É um processo que envolve desmoronar, desfazer-se de camadas que não nos servem em nossas vidas e que não refletem quem realmente somos. No entanto, envolve também um tremendo ato de construção: reconhecer quem queremos ser e trabalhar apaixonadamente para alcançar o nosso destino único, seja ele qual for.

É uma questão de reconhecer o nosso poder pessoal, porém estando abertos e vulneráveis às nossas experiências. Não é algo a temer ou evitar, mas sim algo a procurar com a curiosidade e compaixão que teríamos em relação a um novo e fascinante amigo.

A sensação aterrorizante de que não somos “nada” do que éramos

Há um sentimento muito angustiante que pode aparecer em determinados momentos de nossas vidas, que é o de “não se reconhecer”. Seja por ter feito muitas mudanças, por não ter feito nenhuma, ou por tê-las feito em uma direção que consideramos de pouco valor para nós.

Esses momentos são muito delicados, pois podemos sofrer episódios de despersonalização e desconexão da realidade em que vivemos. São inúmeras as causas que podem despertar esse sentimento de ter perdido parte de nossa identidade.

Há experiências sensoriais, sociais ou ecmnésicas que nos causam desconforto e desenraizamento em relação à nossa vida sentimental, social e profissional. Algumas das experiências que podem nos fazer duvidar do nosso senso de identidade são as seguintes:

  • Ver uma fotografia do passado: uma fotografia é uma visão de nós mesmos “vistos de fora”, que nos fornece um contexto imediato do que estávamos vivenciando em um determinado momento, no que estávamos envolvidos, como estávamos felizes naquele momento, etc. Assim, sentir que desconectamos a nossa vida de uma certa imagem passada que era agradável pode induzir um sentimento de desesperança e fracasso pessoal.
  • Um pedaço de papel que resume uma época de nossas vidas: uma passagem de avião, instruções para uma operação ou anotações sobre o que fazer durante a semana. Não é necessário abrir um diário para voltar a um momento passado que nos lembra o que estávamos fazendo ou para onde estávamos indo em nossas vidas.
  • Encontrar uma pessoa que não vemos há muito tempo: esta é uma das experiências mais gratificantes ou dolorosas que podemos viver. Fora dos filtros visuais e relatos das redes sociais, quando encontramos alguém, somos expostos durante alguns minutos a um “exame” visual e experiencial para o qual talvez não estivéssemos nos preparado e em uma situação não planejada.
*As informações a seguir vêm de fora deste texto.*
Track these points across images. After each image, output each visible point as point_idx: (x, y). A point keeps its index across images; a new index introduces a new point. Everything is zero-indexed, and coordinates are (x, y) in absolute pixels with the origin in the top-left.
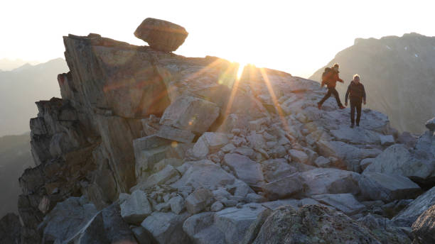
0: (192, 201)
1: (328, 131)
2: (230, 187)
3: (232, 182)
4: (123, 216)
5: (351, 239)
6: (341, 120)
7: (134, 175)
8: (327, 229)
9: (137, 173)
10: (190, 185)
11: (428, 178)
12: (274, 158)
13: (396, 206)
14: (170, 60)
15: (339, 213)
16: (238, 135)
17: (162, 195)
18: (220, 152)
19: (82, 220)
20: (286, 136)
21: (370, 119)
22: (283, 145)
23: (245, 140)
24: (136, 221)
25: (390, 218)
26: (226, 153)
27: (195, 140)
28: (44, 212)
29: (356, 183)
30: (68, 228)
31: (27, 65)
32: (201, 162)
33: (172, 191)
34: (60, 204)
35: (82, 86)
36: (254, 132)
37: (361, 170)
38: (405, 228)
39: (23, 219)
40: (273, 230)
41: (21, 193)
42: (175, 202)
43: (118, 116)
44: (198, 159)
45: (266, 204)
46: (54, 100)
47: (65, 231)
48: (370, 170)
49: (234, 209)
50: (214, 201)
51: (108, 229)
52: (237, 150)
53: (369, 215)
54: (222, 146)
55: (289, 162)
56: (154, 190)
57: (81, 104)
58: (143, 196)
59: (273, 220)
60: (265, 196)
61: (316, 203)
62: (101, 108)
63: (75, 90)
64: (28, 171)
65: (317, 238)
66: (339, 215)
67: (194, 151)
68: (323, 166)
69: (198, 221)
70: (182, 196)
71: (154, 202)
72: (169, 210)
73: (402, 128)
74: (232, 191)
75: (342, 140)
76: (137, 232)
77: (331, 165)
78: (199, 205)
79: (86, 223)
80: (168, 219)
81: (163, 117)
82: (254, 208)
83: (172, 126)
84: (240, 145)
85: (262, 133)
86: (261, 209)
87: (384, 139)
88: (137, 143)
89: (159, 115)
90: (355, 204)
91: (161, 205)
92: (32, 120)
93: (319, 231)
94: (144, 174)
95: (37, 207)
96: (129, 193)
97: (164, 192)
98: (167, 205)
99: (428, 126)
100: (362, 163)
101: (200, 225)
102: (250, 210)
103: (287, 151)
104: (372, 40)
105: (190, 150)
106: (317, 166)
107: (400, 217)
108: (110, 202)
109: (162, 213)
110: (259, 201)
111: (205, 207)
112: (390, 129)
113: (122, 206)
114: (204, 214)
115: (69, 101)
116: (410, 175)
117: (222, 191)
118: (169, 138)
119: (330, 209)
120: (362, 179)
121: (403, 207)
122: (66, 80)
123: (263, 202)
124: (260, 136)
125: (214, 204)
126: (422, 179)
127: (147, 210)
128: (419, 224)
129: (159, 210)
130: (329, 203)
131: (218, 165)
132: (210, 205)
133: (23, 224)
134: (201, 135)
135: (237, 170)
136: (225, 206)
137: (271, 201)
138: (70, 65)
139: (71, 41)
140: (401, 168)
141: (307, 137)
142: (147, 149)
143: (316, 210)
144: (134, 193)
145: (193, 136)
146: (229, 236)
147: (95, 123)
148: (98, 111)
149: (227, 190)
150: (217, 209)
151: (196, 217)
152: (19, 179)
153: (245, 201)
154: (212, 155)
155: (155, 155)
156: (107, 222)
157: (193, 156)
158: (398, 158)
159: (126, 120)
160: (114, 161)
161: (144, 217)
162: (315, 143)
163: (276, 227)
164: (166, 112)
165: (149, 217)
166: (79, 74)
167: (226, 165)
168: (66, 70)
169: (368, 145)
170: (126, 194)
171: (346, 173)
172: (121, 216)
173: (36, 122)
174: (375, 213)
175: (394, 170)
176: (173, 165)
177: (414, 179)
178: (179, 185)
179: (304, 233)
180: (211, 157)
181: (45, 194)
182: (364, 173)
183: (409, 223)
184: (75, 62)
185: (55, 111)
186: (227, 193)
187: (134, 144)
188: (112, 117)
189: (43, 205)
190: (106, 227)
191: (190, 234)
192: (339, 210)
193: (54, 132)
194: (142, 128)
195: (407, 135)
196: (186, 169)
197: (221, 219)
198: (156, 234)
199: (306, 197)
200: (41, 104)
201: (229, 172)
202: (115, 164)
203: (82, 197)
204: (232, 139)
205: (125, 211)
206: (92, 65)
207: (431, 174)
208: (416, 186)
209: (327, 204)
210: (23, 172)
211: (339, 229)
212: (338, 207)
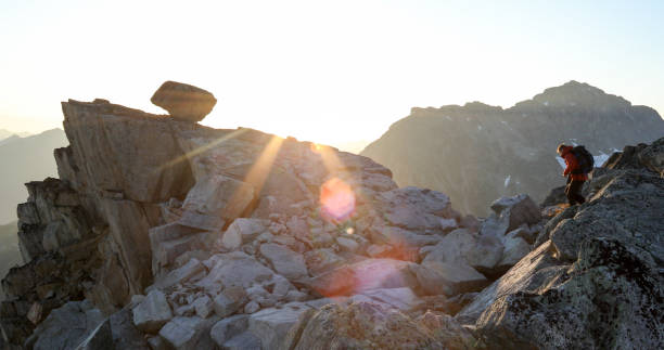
0: (221, 301)
1: (381, 216)
2: (267, 283)
3: (270, 278)
4: (136, 323)
5: (408, 341)
6: (396, 202)
7: (151, 273)
8: (380, 331)
9: (153, 269)
10: (219, 282)
11: (495, 268)
12: (319, 248)
13: (460, 302)
14: (194, 132)
15: (394, 311)
16: (277, 220)
17: (185, 296)
18: (255, 243)
19: (84, 330)
20: (334, 222)
21: (428, 200)
22: (330, 232)
23: (285, 227)
24: (153, 329)
25: (453, 316)
26: (262, 242)
27: (225, 229)
28: (34, 322)
29: (414, 275)
30: (66, 341)
31: (15, 137)
32: (233, 254)
33: (197, 290)
34: (55, 310)
35: (85, 164)
36: (295, 218)
37: (419, 261)
38: (469, 326)
39: (7, 332)
40: (318, 334)
41: (4, 298)
42: (200, 304)
43: (131, 199)
44: (229, 251)
45: (310, 303)
46: (50, 181)
47: (62, 346)
48: (430, 260)
49: (273, 310)
50: (250, 300)
51: (117, 341)
52: (276, 240)
53: (429, 312)
54: (257, 234)
55: (336, 252)
56: (175, 289)
57: (84, 185)
58: (161, 296)
59: (317, 321)
60: (310, 293)
61: (369, 301)
62: (109, 191)
63: (76, 169)
64: (14, 271)
65: (368, 341)
66: (394, 314)
67: (224, 241)
68: (377, 257)
69: (229, 326)
70: (210, 296)
71: (175, 305)
72: (194, 313)
73: (465, 210)
74: (270, 289)
75: (398, 225)
76: (155, 342)
77: (385, 255)
78: (230, 306)
79: (89, 334)
80: (193, 325)
81: (187, 200)
82: (296, 308)
83: (197, 211)
84: (279, 233)
85: (305, 219)
86: (304, 309)
87: (446, 223)
88: (153, 233)
89: (181, 197)
90: (414, 300)
91: (185, 308)
92: (20, 207)
93: (370, 333)
94: (162, 270)
95: (26, 315)
96: (145, 294)
97: (188, 291)
98: (190, 307)
99: (494, 208)
100: (421, 252)
101: (231, 332)
102: (291, 311)
103: (335, 240)
104: (430, 109)
105: (219, 241)
106: (368, 256)
107: (465, 314)
108: (120, 306)
109: (185, 318)
110: (302, 300)
111: (238, 309)
112: (452, 211)
113: (135, 311)
114: (236, 317)
115: (68, 182)
116: (476, 263)
117: (257, 288)
118: (194, 226)
119: (383, 306)
120: (422, 270)
121: (468, 302)
122: (65, 155)
123: (307, 300)
124: (302, 222)
125: (249, 305)
126: (488, 269)
127: (166, 314)
128: (483, 320)
129: (181, 313)
130: (384, 299)
131: (253, 257)
132: (243, 306)
133: (6, 339)
134: (232, 222)
135: (275, 263)
136: (262, 307)
137: (316, 298)
138: (70, 137)
139: (70, 107)
140: (466, 257)
141: (357, 222)
142: (166, 240)
143: (368, 308)
144: (150, 294)
145: (222, 224)
146: (266, 342)
147: (102, 209)
148: (106, 194)
149: (265, 287)
150: (253, 310)
151: (227, 321)
152: (3, 281)
153: (286, 300)
154: (246, 246)
155: (176, 246)
156: (116, 331)
157: (222, 247)
158: (461, 245)
159: (141, 205)
160: (125, 253)
161: (163, 323)
162: (367, 230)
163: (321, 329)
164: (191, 194)
165: (169, 324)
166: (82, 148)
167: (263, 257)
168: (65, 143)
169: (428, 231)
170: (140, 296)
171: (403, 264)
172: (133, 324)
173: (25, 209)
174: (438, 309)
175: (456, 259)
176: (199, 259)
177: (480, 269)
178: (206, 282)
179: (354, 336)
180: (245, 249)
181: (37, 299)
182: (423, 263)
183: (473, 320)
184: (77, 133)
185: (51, 195)
186: (264, 291)
187: (151, 234)
188: (123, 202)
189: (33, 313)
190: (114, 338)
191: (220, 343)
192: (395, 308)
193: (49, 220)
194: (160, 214)
195: (470, 217)
196: (214, 263)
197: (258, 322)
198: (177, 343)
199: (356, 293)
200: (32, 186)
201: (265, 265)
202: (127, 259)
203: (85, 301)
204: (270, 225)
205: (139, 317)
206: (98, 138)
207: (498, 263)
208: (482, 277)
209: (381, 301)
210: (8, 272)
211: (394, 330)
212: (395, 303)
Essas são algumas das situações que podem nos fazer sentir que nossa identidade foi perdida ou alterada porque não nos reconhecemos em relação às grandes questões e valores de vida que já tivemos.
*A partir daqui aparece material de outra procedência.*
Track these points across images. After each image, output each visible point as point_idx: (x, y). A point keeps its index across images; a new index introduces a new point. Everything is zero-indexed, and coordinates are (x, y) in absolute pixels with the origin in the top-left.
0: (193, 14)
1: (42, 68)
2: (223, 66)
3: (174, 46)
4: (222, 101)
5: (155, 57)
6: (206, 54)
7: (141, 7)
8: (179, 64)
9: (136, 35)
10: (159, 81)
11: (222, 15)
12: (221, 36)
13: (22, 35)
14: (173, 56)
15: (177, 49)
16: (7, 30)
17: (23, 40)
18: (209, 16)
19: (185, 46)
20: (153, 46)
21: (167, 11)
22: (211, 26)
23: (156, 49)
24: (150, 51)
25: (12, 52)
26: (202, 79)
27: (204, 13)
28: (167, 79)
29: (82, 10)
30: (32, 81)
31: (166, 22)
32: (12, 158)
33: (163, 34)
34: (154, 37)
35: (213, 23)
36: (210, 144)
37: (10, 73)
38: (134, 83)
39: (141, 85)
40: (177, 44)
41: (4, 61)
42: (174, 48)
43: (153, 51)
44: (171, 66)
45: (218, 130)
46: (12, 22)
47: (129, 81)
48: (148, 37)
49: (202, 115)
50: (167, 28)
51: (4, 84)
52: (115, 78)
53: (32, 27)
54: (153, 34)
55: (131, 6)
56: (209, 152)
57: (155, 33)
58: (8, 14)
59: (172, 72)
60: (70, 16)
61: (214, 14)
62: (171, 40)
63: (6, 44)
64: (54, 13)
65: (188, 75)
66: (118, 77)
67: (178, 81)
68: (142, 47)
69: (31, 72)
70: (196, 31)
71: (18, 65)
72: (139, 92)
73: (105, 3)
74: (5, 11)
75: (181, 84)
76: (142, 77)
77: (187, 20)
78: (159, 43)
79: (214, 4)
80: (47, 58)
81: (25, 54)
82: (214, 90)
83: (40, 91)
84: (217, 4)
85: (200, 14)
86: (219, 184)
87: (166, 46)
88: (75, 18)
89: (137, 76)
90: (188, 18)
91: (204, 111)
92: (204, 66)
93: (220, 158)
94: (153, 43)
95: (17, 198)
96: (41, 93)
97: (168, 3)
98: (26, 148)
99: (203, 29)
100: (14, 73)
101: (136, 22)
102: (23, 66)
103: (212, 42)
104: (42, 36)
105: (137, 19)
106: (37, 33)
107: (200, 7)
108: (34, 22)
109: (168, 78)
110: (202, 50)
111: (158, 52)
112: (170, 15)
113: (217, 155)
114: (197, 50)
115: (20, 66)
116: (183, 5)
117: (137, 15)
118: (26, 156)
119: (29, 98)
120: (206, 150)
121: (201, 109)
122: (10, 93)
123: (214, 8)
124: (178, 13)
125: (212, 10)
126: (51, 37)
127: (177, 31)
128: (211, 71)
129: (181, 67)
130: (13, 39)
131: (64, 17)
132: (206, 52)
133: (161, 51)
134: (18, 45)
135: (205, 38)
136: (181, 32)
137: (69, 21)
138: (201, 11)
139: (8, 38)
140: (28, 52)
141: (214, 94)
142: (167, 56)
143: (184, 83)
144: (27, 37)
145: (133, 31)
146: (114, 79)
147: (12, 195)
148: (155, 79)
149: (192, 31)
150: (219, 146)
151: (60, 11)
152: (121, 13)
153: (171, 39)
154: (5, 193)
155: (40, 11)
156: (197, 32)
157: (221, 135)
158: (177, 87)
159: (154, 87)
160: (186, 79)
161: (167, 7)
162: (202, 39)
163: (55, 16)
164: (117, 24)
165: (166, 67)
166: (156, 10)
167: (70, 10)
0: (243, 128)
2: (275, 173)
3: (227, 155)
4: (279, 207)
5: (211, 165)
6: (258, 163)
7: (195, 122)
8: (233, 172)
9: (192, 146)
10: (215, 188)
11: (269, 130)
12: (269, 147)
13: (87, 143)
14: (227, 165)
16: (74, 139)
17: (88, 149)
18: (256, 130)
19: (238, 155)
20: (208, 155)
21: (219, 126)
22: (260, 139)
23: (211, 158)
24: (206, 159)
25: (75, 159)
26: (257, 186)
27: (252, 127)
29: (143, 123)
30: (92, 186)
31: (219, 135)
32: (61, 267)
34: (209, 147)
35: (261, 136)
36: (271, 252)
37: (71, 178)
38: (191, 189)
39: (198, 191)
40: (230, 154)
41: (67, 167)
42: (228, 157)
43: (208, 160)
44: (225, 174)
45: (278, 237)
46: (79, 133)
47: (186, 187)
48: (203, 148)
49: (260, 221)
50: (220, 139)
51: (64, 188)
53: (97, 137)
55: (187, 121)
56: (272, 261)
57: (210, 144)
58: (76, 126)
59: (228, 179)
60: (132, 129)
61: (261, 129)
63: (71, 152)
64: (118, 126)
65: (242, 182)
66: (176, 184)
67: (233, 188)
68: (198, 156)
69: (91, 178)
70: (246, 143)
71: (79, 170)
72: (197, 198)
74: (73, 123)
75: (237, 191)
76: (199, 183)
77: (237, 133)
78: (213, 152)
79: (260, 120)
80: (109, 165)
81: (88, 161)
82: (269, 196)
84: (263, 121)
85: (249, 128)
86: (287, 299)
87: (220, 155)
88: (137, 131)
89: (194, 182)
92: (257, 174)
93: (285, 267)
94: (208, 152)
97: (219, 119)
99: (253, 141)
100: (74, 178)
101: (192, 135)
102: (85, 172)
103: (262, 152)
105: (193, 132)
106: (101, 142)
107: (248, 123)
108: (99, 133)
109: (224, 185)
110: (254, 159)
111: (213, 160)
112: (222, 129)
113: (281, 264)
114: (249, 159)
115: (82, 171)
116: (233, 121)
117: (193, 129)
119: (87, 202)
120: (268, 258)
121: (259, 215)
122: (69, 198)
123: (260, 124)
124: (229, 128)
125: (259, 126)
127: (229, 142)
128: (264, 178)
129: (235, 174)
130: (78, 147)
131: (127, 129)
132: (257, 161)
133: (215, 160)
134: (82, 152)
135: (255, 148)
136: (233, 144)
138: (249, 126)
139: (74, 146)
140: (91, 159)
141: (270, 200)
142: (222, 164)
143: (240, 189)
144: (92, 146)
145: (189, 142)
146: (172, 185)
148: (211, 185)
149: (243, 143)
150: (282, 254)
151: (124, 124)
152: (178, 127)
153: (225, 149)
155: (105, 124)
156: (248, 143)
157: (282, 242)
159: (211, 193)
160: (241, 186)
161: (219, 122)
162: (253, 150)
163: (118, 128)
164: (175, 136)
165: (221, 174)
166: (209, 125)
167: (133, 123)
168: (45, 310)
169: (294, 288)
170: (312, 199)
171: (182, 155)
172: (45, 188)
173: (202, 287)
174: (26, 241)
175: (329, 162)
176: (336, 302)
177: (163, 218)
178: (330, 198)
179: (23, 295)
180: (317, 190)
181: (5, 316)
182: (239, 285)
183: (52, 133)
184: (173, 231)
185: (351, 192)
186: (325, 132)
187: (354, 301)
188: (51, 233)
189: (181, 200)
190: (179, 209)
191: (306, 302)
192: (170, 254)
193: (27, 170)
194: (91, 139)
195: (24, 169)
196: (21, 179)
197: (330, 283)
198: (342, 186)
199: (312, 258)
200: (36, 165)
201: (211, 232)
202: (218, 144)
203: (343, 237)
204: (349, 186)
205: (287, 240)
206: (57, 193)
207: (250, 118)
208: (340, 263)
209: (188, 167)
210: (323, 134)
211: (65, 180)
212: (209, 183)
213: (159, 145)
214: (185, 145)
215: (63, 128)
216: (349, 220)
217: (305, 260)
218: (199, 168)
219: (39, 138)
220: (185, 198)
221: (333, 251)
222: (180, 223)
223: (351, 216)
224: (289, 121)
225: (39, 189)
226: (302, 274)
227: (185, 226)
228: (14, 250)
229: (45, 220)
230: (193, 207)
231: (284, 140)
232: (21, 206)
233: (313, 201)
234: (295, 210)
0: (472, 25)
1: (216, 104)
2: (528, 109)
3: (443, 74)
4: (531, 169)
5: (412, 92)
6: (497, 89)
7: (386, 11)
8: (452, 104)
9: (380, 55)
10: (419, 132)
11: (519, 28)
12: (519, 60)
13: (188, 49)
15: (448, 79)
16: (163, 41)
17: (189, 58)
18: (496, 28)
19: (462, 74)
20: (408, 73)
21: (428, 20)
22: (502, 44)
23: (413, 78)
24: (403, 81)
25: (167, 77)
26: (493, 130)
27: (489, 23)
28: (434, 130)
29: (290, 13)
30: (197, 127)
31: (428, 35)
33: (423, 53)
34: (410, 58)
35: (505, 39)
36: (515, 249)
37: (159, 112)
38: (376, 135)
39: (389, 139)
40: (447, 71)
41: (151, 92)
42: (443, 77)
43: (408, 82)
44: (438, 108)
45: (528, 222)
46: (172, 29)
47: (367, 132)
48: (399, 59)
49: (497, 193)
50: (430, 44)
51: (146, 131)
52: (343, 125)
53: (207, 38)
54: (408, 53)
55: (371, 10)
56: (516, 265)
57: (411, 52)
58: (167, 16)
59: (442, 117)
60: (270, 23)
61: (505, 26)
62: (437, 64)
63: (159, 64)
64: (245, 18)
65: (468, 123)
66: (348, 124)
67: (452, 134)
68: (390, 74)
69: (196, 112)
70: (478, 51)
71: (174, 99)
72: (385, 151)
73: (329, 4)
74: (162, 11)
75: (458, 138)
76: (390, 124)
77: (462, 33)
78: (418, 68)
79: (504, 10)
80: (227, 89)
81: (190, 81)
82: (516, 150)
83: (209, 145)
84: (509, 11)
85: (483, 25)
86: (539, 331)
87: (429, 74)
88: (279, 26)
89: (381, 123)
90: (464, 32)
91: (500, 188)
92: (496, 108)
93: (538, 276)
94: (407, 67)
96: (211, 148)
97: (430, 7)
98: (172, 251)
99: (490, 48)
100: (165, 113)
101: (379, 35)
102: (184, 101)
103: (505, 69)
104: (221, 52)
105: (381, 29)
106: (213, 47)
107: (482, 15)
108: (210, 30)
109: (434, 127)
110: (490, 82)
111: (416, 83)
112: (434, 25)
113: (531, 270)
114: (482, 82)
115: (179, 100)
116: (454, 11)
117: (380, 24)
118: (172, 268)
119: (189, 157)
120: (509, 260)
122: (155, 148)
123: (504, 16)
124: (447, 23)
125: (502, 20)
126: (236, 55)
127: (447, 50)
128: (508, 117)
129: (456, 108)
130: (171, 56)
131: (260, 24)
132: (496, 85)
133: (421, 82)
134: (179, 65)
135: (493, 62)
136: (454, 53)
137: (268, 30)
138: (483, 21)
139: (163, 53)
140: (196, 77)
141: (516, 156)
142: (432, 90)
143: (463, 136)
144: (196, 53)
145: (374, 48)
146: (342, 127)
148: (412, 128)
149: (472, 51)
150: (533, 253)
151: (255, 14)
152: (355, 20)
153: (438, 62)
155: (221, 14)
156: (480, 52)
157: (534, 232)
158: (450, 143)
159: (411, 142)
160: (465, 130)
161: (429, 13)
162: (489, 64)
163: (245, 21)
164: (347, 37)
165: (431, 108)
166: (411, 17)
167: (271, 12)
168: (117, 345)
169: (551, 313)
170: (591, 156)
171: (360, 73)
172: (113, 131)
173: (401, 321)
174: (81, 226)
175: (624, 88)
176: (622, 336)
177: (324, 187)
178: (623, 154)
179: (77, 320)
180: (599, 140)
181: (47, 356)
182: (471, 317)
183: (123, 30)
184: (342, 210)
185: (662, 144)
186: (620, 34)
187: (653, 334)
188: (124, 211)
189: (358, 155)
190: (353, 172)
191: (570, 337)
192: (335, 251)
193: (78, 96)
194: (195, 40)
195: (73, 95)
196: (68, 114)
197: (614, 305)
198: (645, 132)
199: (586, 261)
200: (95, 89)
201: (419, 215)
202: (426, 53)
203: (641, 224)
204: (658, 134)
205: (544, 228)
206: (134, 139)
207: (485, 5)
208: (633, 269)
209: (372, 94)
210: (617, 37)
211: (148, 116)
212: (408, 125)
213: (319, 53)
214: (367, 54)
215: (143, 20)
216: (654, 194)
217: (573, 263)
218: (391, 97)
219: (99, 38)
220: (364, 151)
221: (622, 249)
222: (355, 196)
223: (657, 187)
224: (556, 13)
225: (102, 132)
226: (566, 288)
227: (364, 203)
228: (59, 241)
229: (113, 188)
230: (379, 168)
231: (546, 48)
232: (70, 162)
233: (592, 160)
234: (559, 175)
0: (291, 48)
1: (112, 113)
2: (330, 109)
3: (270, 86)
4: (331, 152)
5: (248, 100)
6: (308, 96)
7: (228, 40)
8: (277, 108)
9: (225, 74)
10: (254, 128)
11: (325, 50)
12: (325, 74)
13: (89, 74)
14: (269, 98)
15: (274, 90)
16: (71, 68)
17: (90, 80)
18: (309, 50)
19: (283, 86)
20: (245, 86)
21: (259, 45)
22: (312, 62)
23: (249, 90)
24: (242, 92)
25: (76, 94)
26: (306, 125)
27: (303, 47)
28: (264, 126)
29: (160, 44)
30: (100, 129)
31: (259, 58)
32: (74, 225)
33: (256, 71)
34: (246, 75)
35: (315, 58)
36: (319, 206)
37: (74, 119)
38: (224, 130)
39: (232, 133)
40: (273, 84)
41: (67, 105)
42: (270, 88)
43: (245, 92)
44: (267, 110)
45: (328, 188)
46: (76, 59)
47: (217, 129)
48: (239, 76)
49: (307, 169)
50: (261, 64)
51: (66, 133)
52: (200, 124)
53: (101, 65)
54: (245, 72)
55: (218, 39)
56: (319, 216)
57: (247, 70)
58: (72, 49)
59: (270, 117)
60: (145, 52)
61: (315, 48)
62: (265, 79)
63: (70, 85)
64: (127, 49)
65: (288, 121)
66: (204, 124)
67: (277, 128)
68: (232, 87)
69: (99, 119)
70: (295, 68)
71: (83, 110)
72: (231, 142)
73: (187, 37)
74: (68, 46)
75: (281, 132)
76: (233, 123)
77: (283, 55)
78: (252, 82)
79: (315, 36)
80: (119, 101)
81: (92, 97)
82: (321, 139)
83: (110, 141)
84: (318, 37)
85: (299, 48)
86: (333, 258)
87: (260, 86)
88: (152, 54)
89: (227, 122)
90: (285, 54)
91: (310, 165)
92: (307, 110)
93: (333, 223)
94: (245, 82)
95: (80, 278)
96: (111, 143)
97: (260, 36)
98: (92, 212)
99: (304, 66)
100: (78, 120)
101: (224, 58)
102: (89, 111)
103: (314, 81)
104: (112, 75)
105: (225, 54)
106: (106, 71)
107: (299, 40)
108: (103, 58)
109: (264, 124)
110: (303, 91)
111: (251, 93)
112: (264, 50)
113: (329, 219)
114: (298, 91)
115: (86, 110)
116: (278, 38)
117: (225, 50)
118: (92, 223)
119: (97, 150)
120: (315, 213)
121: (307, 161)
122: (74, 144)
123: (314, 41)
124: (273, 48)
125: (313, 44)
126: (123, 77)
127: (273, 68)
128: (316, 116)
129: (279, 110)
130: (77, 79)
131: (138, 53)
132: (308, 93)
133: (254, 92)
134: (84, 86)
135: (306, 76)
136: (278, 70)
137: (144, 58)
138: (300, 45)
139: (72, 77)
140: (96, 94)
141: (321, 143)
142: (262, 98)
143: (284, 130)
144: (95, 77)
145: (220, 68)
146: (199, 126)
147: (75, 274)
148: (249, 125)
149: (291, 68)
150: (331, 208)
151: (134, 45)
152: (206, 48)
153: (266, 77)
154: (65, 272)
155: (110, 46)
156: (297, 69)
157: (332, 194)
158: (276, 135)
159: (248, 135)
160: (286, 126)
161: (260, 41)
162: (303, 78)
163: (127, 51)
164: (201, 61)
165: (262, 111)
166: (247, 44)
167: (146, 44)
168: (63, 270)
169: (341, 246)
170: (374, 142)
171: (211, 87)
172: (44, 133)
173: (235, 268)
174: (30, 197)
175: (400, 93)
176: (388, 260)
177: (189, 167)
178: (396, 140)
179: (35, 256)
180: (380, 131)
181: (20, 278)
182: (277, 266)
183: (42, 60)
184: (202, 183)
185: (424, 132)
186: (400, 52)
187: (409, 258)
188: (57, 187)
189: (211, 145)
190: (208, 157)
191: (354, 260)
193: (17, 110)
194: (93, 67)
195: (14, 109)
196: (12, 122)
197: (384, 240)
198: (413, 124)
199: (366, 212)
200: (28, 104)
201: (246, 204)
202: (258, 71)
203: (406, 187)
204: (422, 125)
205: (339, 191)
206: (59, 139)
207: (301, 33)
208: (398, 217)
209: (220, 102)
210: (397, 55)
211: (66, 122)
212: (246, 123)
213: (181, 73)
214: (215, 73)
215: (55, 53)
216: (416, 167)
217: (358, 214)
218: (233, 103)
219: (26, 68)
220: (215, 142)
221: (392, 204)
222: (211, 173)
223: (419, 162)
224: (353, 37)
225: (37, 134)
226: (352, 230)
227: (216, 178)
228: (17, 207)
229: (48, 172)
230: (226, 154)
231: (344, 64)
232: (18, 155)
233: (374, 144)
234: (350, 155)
Ter grandes projetos de vida é tão inspirador quanto problemático para a identidade pessoal. Eles podem nos ajudar a nos construir, mas também a projetar excessivamente o que pensamos que somos, ignorando as circunstâncias que são cruciais para entender o que fazemos e por que fazemos.

Mulher com bola de cristal pensando em acessórios de personalidade
Sentir que perdemos parte de nossa identidade pode levar à angústia.

Uma viagem ou uma parada…

Perguntar “onde está o meu velho eu?” pode ser uma das primeiras perguntas para nos levar a um reencontro com nós mesmos, aceitando o que aconteceu no nosso passado; ou, pelo contrário, pode ser a introdução para uma série de censuras que não nos levam a lugar nenhum.

Para que a jornada da identidade seja criativa e não repressiva, temos que nos equipar com as ferramentas para isso. Um bom profissional da psicologia vai oferecer as ferramentas necessárias para ressignificar algumas das suas experiências cotidianas e dar sentido a elas novamente, em vez de perseguir um ideal totalmente alheio à realidade em que você vive.